Il y a aussi Steeve qui bosse avec nous. Il doit avoir la trentaine. Il est athlétique et a rouler sa bosse un peu partout. Il est diabétique mais n’a pas de fric pour se payer un traitement basique (~450$/mois). Il n’est pas venu travailler aujourd’hui. Trop d’insuline hier à priori, il se sentait mal. Il ne peut pas se payer les bandes pour mesurer sa glycémie.

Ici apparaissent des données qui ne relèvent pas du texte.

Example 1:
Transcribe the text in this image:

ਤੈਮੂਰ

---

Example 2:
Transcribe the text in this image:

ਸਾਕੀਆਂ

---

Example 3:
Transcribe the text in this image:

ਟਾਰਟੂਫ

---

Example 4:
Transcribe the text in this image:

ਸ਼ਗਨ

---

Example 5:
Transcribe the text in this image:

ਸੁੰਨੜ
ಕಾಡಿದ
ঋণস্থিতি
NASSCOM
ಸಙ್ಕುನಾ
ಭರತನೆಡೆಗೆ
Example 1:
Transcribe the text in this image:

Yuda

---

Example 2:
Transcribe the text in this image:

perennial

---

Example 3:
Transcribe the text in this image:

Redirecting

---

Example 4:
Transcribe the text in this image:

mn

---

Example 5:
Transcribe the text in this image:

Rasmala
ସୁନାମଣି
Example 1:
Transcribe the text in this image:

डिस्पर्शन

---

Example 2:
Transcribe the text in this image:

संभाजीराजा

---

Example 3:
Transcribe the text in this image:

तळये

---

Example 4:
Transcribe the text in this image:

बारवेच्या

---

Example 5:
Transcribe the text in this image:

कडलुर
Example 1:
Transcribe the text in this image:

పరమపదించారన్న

Je me sens un peu merdeux à bosser pour payer l’assurance de ma voiture et pour m’acheter un vélo quand d’autres sont vraiment dans une situation délicate. En même temps je ne peux pas faire grand chose de plus qu’être un bon compagnon. Ou alors il faudrait que j’y consacre ma vie. Le boulot est payé au SMIC local (9,15$/h). Alors je bosse tant que je peux en attendant les cerises (mieux payées). J’arrive à tenir ~60h/semaine. C’est peu. La dispersion des revenus est très forte. Un mécano gagne ~25$ de l’heure, 50 pour de la mécanique spécialisée (genre TP) et c’est facile de faire des heures sup’ (payées double). Pour des boulots très qualifié je ne sais pas mais je suppose que çà gagne très bien.

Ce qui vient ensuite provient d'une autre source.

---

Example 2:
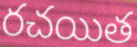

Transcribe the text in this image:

రచయిత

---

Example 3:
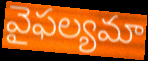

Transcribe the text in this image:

వైఫల్యమా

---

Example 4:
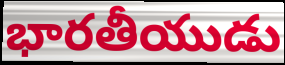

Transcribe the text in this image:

భారతీయుడు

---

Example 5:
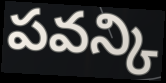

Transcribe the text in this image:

పవన్కి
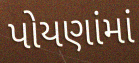
પોયણાંમાં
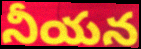
నీయన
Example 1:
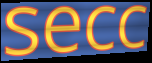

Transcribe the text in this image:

secc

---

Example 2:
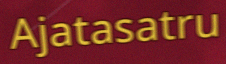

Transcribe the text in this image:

Ajatasatru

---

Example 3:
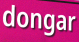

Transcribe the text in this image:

dongar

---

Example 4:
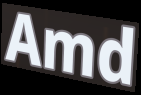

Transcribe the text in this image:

Amd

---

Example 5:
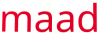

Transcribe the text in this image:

maad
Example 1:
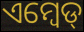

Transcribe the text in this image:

ଏମ୍ବେଡ୍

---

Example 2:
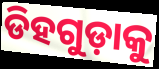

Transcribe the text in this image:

ଡିହଗୁଡ଼ାକୁ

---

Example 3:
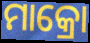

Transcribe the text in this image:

ମାକ୍ରୋ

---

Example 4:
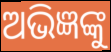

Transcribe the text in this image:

ଅଭିଜ୍ଞଙ୍କୁ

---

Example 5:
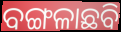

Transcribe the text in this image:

ବଙ୍ଗଳାଛବି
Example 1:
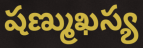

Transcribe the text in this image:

షణ్ముఖస్య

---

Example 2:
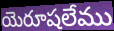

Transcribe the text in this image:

యెరూషలేము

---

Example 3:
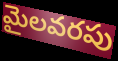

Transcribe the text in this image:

మైలవరపు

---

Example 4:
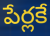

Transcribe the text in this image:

పేర్లకే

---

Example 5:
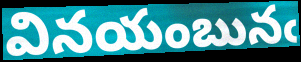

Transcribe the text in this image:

వినయంబునఁ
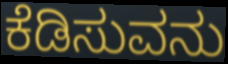
ಕೆಡಿಸುವನು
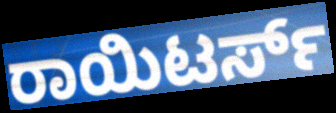
ರಾಯಿಟರ್ಸ್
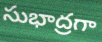
సుభాద్రగా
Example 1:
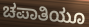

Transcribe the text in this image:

ಚಪಾತಿಯೂ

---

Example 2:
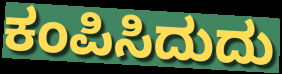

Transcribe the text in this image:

ಕಂಪಿಸಿದುದು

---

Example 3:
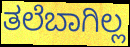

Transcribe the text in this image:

ತಲೆಬಾಗಿಲ್ಲ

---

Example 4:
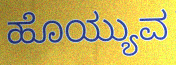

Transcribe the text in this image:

ಹೊಯ್ಯುವ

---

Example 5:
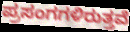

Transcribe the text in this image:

ಪ್ರಸಂಗಗಳಿರುತ್ತವೆ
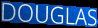
DOUGLAS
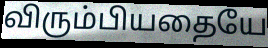
விரும்பியதையே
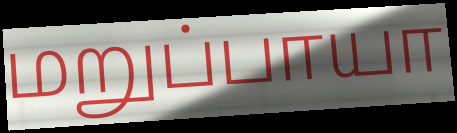
மறுப்பாயா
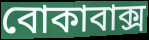
বোকাবাক্স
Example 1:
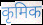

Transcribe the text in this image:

कृमिक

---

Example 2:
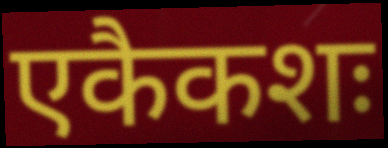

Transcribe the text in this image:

एकैकशः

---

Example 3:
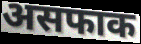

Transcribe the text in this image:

असफाक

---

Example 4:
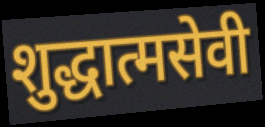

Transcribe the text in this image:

शुद्धात्मसेवी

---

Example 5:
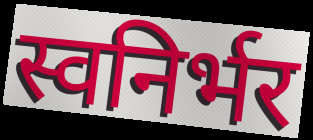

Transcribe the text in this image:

स्वनिर्भर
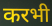
करभी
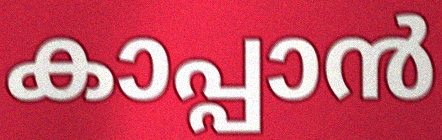
കാപ്പാൻ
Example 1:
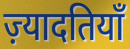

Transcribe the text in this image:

ज़्यादतियाँ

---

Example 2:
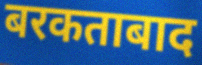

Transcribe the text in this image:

बरकताबाद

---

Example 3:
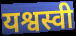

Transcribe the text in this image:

यश्वस्वी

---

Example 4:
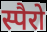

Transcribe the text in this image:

स्पैरो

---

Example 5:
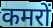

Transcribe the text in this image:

कमरों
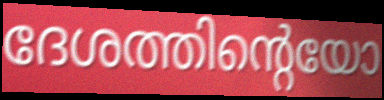
ദേശത്തിന്റെയോ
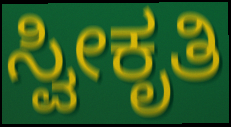
ಸ್ವೀಕೃತಿ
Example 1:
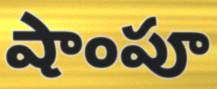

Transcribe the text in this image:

La bulle immobilière est impressionnante en BC. Ici à Kelowna, un logement « prime » a pris 500% entre 1997 à 2007 et un logement standard 270%. Il y a 12 golfs dans la ville (130 000 habitants) et 31 dans la région. Un terrain avec vue panoramique sur le golf et sur le lac s’est récemment vendu 6M$. Ce terrain ne valait pas grand chose il y a 10 ans et rien il y a 20 ans. Si le golf n’est plus entretenu ce terrain ne vaudra plus grand chose. L’aéroport local est le 10° du Canada. Et en effet je vois une bonne vingtaine dizaine d’avions tout les jours. C’est exagéré à mon goût. Décorrélé du réel, les vergers, qui ne rapportent pas grand chose. Les agriculteurs préfèrent une catastrophe naturelle à une bonne récolte, ils gagnent mieux leur vie. En me baladant j’ai vu beaucoup de vergers abandonnés ou mal entretenus. Le vin à l’air de rapporter plus mais il est pas bon (pour un français).

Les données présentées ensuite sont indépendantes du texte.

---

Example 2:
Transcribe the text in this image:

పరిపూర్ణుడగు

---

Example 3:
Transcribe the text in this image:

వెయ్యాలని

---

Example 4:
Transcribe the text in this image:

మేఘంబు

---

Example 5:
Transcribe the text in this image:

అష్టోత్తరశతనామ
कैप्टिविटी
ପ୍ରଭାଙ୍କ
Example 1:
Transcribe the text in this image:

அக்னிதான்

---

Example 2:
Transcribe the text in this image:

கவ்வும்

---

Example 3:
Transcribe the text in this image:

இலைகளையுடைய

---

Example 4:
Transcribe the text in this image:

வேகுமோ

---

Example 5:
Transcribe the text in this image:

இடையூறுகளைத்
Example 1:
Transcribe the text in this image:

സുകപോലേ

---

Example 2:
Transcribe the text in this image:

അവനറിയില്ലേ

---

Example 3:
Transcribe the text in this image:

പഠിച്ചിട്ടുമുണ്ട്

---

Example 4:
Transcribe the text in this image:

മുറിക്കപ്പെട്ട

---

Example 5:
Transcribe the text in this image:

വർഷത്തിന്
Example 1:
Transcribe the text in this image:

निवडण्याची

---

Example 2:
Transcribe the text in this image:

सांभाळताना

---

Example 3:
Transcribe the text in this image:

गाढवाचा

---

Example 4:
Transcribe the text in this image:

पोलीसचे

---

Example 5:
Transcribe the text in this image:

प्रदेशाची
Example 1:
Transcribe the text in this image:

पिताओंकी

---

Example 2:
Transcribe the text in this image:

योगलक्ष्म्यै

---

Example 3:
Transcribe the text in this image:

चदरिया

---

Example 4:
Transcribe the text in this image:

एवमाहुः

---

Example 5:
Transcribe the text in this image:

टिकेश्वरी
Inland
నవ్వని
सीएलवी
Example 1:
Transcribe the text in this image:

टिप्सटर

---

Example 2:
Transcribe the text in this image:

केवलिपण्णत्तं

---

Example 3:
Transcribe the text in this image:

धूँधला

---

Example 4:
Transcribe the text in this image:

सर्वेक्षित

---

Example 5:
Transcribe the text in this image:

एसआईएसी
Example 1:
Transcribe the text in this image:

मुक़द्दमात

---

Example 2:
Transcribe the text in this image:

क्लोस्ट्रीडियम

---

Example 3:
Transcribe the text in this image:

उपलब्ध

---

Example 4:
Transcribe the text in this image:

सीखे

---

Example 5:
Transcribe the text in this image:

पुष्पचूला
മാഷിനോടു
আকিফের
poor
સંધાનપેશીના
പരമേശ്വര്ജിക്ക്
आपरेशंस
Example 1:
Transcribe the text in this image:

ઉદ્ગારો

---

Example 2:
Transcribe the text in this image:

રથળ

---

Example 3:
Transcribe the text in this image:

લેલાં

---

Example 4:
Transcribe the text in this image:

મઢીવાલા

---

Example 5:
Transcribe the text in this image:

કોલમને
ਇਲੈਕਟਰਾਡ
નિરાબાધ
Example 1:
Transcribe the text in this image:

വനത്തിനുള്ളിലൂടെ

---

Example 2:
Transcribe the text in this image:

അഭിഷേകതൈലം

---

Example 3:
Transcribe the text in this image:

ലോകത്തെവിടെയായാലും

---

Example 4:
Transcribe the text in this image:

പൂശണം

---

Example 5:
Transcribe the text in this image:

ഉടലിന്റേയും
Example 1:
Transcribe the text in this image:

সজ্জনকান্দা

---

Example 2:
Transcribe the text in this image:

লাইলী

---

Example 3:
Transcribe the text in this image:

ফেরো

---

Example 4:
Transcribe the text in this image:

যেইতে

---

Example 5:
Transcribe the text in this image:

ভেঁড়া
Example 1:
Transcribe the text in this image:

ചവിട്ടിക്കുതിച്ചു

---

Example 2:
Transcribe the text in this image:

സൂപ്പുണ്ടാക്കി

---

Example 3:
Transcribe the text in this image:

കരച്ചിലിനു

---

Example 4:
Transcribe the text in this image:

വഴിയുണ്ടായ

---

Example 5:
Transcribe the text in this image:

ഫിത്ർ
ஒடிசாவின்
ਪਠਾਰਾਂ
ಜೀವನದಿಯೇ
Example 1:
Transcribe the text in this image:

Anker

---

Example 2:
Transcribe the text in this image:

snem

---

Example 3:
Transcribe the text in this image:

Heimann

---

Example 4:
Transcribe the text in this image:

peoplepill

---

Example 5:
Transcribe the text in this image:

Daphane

En BC (Colombie Britannique), il y a beaucoup d’herbe. Je sens souvent l’odeur du joint, partout. A Kelowna, beaucoup de saisonnier ou de paumés qui sont là pour l’été, parce qu’il y fait beau, qu’il y a du boulot et qu’ils vont pouvoir faire la fête tout l’été. La BC est réputée en Amérique du Nord pour la qualité de son herbe. De fait, pas un jour sans croiser quelqu’un qui fume un pétard dans la rue. Raymond fume un joint dès le petit déjeuner, comme tout les saisonniers avec qui je suis. Je pense que çà a joué dans la chute de Yoland. Sur prescription médicale on peut acheter de l’herbe et en faire pousser. Il y a un énorme marché noir, avec probablement des sommes colossales en jeu. Le prix de l’herbe est élevé : aux alentours de 7$ le gramme (un mec comme Raymond doit fumer 3g par jour). Le marché est mondialisé m’a t-on dit pour expliquer le prix élevé de la marchandise qui est pourtant produite localement. Les Québecois sont mal vus dans la région. Ce sont souvent eux qui fument et qui chapardent.